* **TASK REQUIREMENTS**:
1. Answer these questions using the forum thread about the missing Erie fisherman:
(a) At what time did the missing man set out, and how was he traveling?
(b) Which items does the thread report were found before the search was called off?
(c) Where did Mike Massie go in with his snowmobile?
2. Write the next post in the forum thread about the missing Erie fisherman, picking up after its final line.

# Missing Erie Fisherman



## swantucky (Dec 21, 2004)

I almost find it hard to believe but there is a guy missing out of Brest Bay since yesderday. He left at 5am yesderday alone on a snowmobile, and has not been heard from since. The complete story is on www.wtol.com. What an unnesscesary loss.


----------



## STRONGPERSUADER (Nov 5, 2006)

Some years back there was an Erie ice Guide, Richard Martin wrote about him numerous times in his articals he wrote for Ohio Fisherman magazine. The same thing happened to him from what i understand, went out on the lake or was coming home one evening from ice fishing on his snowmobile and just vanished. Apparantly he was known very well around the Islands. A terrible loss also. I would imagine that if there is open water and your going pretty good that it would be hard to see under many conditions. Terrible.


----------



## freyedknot (Apr 10, 2004)

those snowmobiles will run for a long distance over open water as long as you keep it fast.


----------



## swantucky (Dec 21, 2004)

They have called off the search. They found a cooler and I believe a helmet. What a shame.


----------



## hearttxp (Dec 21, 2004)

STRONGPERSUADER said:


> Some years back there was an Erie ice Guide, Richard Martin wrote about him numerous times in his articals he wrote for Ohio Fisherman magazine. The same thing happened to him from what i understand, went out on the lake or was coming home one evening from ice fishing on his snowmobile and just vanished. Apparantly he was known very well around the Islands. A terrible loss also. I would imagine that if there is open water and your going pretty good that it would be hard to see under many conditions. Terrible.


Are you talking about Mike Massie ? He went in off East Point on South Bass with his snowmobile. What a shame. Way to young to Die. I've fished with his brother for a few years.


----------



## KaGee (Sep 8, 2006)

* **STORED DATA**:
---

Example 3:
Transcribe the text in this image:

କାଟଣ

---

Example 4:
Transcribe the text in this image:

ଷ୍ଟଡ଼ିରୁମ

* * *

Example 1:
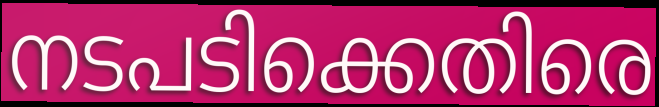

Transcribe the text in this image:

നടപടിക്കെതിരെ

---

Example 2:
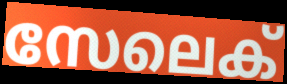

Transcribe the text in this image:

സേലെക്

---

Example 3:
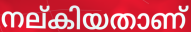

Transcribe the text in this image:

--

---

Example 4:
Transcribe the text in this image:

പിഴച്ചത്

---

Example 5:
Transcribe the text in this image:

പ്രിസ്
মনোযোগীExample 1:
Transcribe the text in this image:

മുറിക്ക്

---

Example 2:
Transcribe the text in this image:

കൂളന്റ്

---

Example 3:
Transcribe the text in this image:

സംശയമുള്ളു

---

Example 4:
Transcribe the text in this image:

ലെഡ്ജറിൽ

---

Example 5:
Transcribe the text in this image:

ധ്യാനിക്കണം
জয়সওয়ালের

* **PER-TASK OUTPUTS**:
1.
(a) He left at 5am, alone on a snowmobile.
(b) A cooler and, the poster believes, a helmet.
(c) Off East Point on South Bass.

2.
This is from the article:


> "The ice is deteriorating and has been for a week now," said Dave Pariseau of Coast Guard Station Toledo. "We've had southwest winds, southeast winds pushing, blowing ice out of the Maumee River, out into Lake Erie and it comes here into Brest Bay."
> 
> The Coast Guard rescuers even had problems, falling through the melting ice. They were not hurt, but the warning is, anyone else could be. "Lake Erie is a very mysterious and dangerous lake as it is, even in the middle of wintertime there could be openings," said Capt. Maryanne Ortman of the Monroe County Dive and Rescue team. * "It's dangerous when it is cold out but once it gets to this time of year, we need to be done fishing now. I'm an avid outdoors person as well but it's not worth it."*


 So sad. The dude had MS and wanted just one more day of ice fishing.


----------



## STRONGPERSUADER (Nov 5, 2006)

Yes thats him Heart, big loss man.


----------



## hearttxp (Dec 21, 2004)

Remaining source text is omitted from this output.